Raw data:
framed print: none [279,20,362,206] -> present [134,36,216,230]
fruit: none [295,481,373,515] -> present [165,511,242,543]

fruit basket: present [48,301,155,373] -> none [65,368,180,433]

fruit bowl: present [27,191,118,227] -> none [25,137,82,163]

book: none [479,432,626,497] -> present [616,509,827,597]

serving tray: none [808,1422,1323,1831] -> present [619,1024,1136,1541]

Exercise brief: Each record must be returned in full and exactly.

Written reply:
framed print: none [279,20,362,206] -> present [134,36,216,230]
fruit: none [295,481,373,515] -> present [165,511,242,543]

fruit basket: present [48,301,155,373] -> none [65,368,180,433]

fruit bowl: present [27,191,118,227] -> none [25,137,82,163]

book: none [479,432,626,497] -> present [616,509,827,597]

serving tray: none [808,1422,1323,1831] -> present [619,1024,1136,1541]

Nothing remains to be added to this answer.